Fear of renaming
Why renaming is harder than naming 2014-09-17 #programming #naming
I must not fear.
Fear is the mind-killer.
Fear is the little-death that brings total obliteration.
I will face my fear.
I will permit it to pass over me and through me.
And when it has gone past I will turn the inner eye to see its path.
Where the fear has gone there will be nothing.
Only I will remain.The litany against fear - Dune, Frank Herbert
Programmers agree that naming is hard. The only thing harder than naming is renaming, because it includes naming, plus other hard things. Renaming leads to fear of:
- change
- breaking things
- talking to people
- time spent not programming
- revising understanding.
You can deal with these fears by understanding them better. Then you won’t need the litany.
Renaming is change
Status quo has its own inertia, even in code. The difficulty of change is easy to underestimate, even at the small scale of a single variable name. This simply means accepting that renaming requires a non-trivial effort.
No-one plans for code to become legacy code, but it happens. When you become shy of changing code, the next thing to happen is that you realise that you are now maintaining legacy code. You may fear change, but you should fear legacy code more.
Change can break things
The next fear of renaming is that you will break the code. This is perhaps understandable, but not reasonable. If renaming breaks the code then you need better tools. You probably already have them.
The first tool you have for renaming is refactoring: first the book, then automated refactoring in your integrated development environments. The good news is that this refactoring tends to be safe and easy.
Renaming requires a conversation
Naming is somewhat subjective, once you get beyond code conventions you can agree on. This means that you are probably going to have to talk about renaming with other team members, more than you would have to for other code changes.
If you work in a non-confrontational team, then renaming can lead to fear of disagreement. If you understand this then you can learn to disagree (and learn and then agree) without confrontation.

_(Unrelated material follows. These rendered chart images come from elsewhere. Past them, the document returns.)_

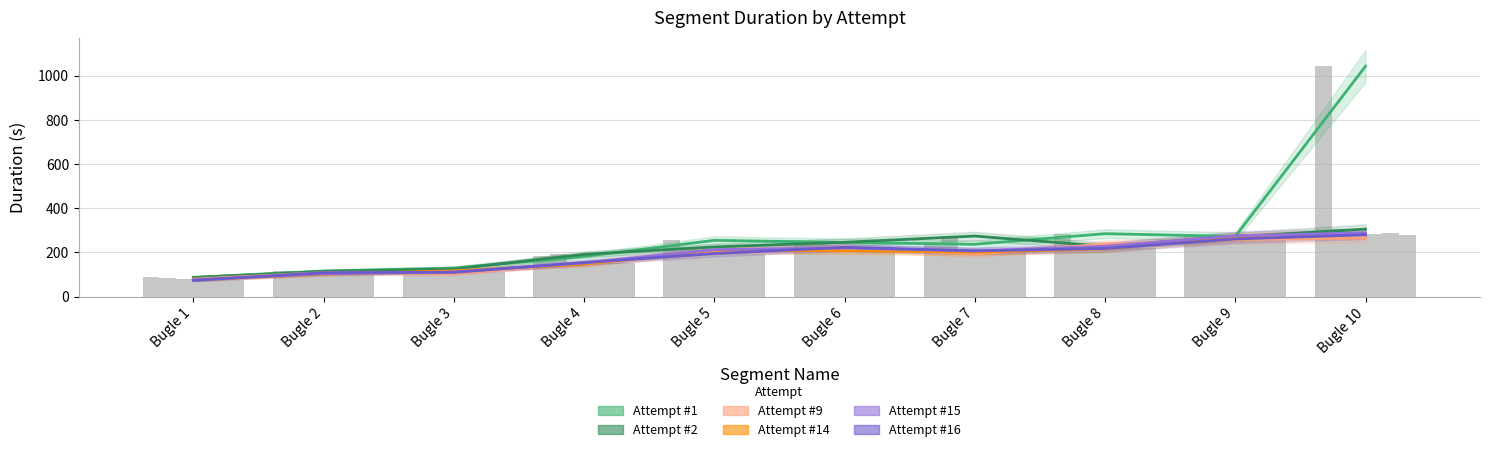

How many data points does each series have?

10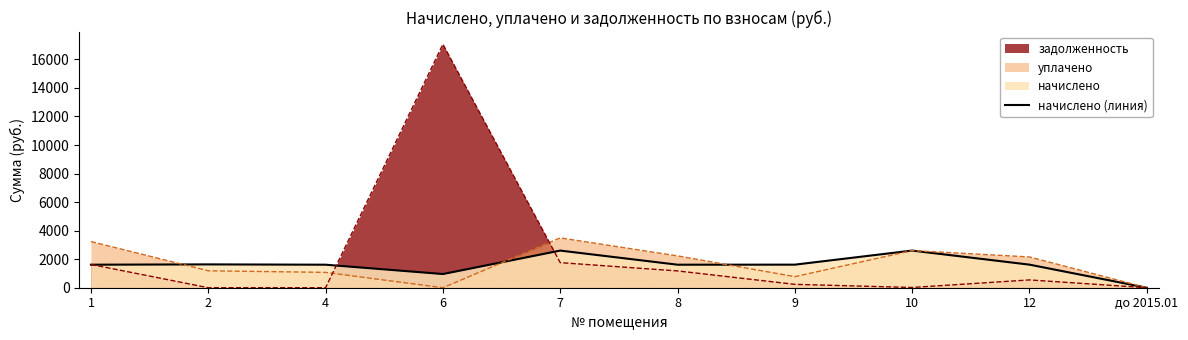

Where is the first local maximum?

2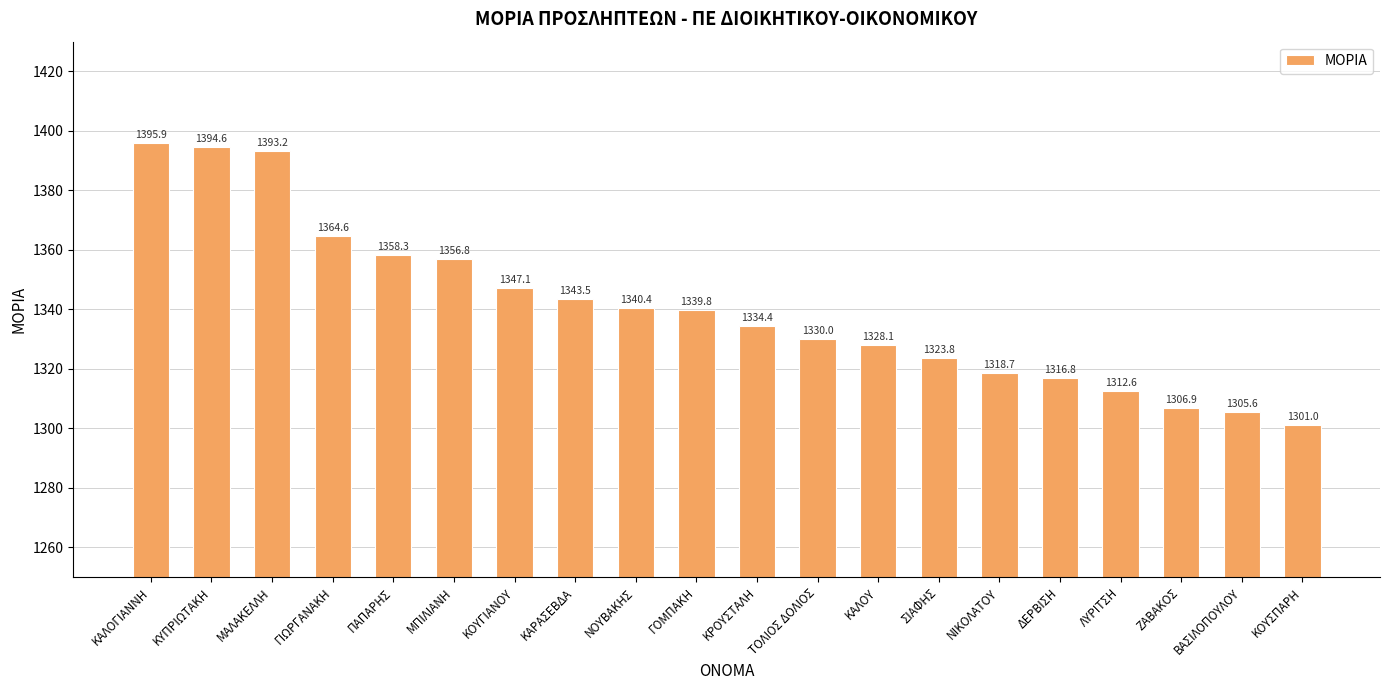

What is the label of the 9th bar from the right?

ΤΟΛΙΟΣ ΔΟΛΙΟΣ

Note that in the context of a software project, renaming something isn’t a big deal so if you can’t handle this then you have bigger problems than your code.
Renaming takes time
A more practical consideration is the equally reasonable fear of wasting time in discussion. It takes time to have a conversation, or even just to explain something.

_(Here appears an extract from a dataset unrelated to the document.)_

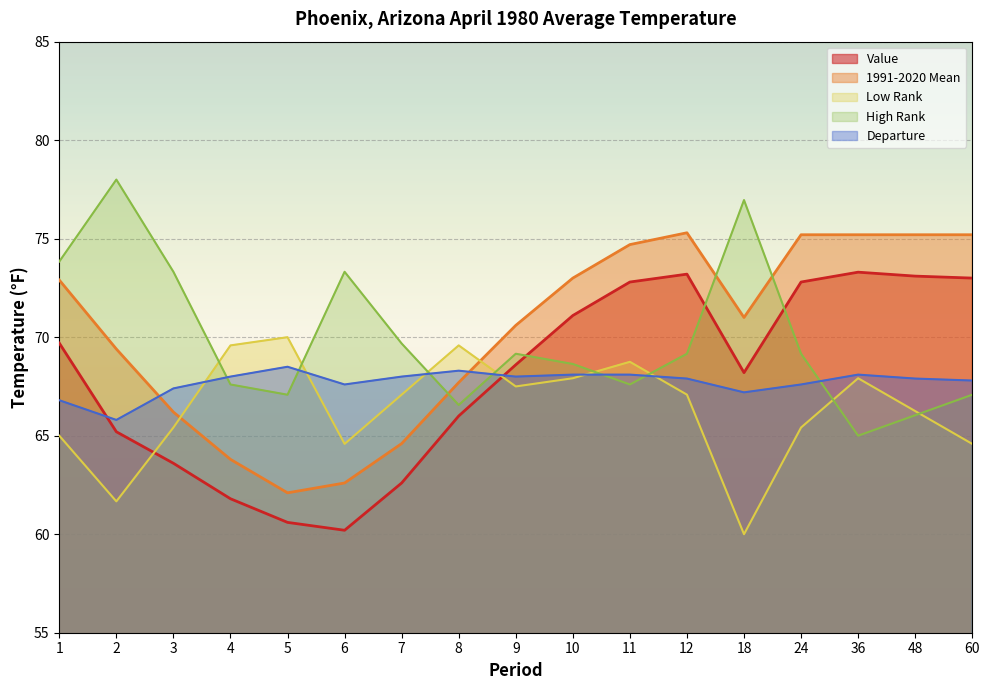

What are all the series names shown in the legend?

Value, 1991-2020 Mean, Low Rank, High Rank, Departure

Talking about renaming doesn’t have to take a long time, but probably takes longer than the refactoring itself. This will make you feel uncomfortable if your sense of productivity sees all non-coding activities as waste.
As with the fear of breaking code, this is an understandable but unreasonable fear. Programmers on software development teams are generally in no danger of spending too much time talking to each other about what they are doing. It is more likely that talking about renaming creates an opportunity for other important conversations about the code that are missing.

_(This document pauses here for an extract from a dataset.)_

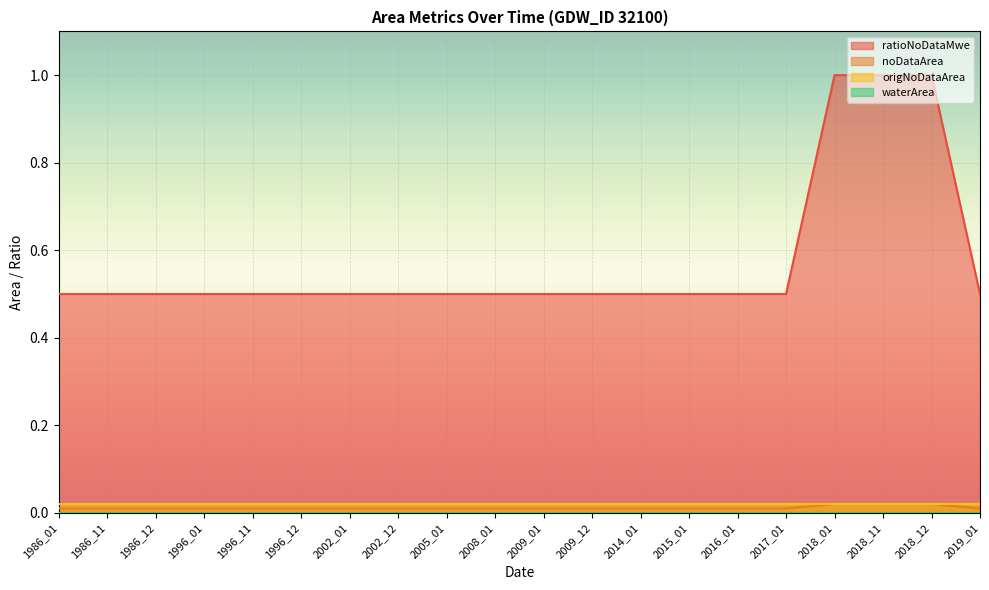

True or false: noDataArea and ratioNoDataMwe cross at least once.

False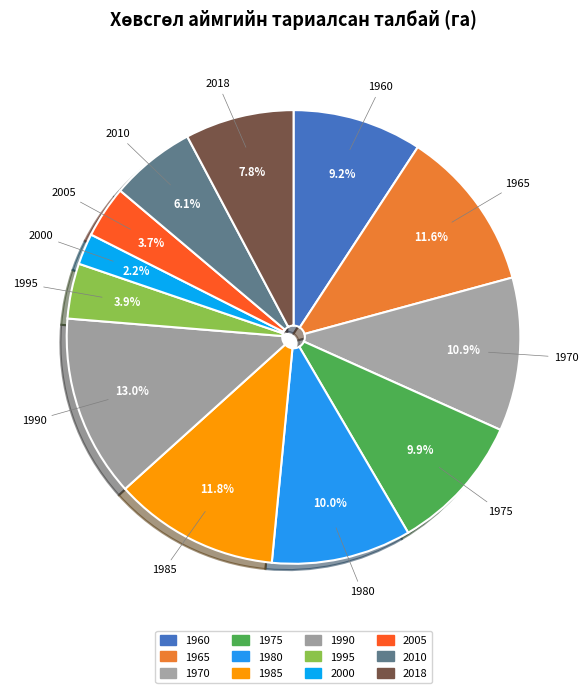

To the nearest percent, what is the combined percentage of 1970 and 2000?

13%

Renaming changes understanding
The scariest part of renaming is when you choose a new name because you realise that the previous understanding was wrong, or at least not as good as it could be. The most important kind of renaming is not when you find a better word for the same thing, but when you realise that the old name doesn’t mean exactly the same thing as the concept it represented.
This time, the conversation about renaming is not just to explain the change in the code: now you have to discuss the change in your understanding of the domain, or your model. This is perhaps the heart of domain-driven design.
Facing fear of renaming
Facing the natural fear of renaming will help you to prevent your code from becoming legacy code that no-one understands. You only need to remember a few things.
- Recognise the value in improving naming and domain model understanding.
- Refactor your code.
- Talk to each other.
- Be courageous.
After all, coming up with a name in the first place is hard enough.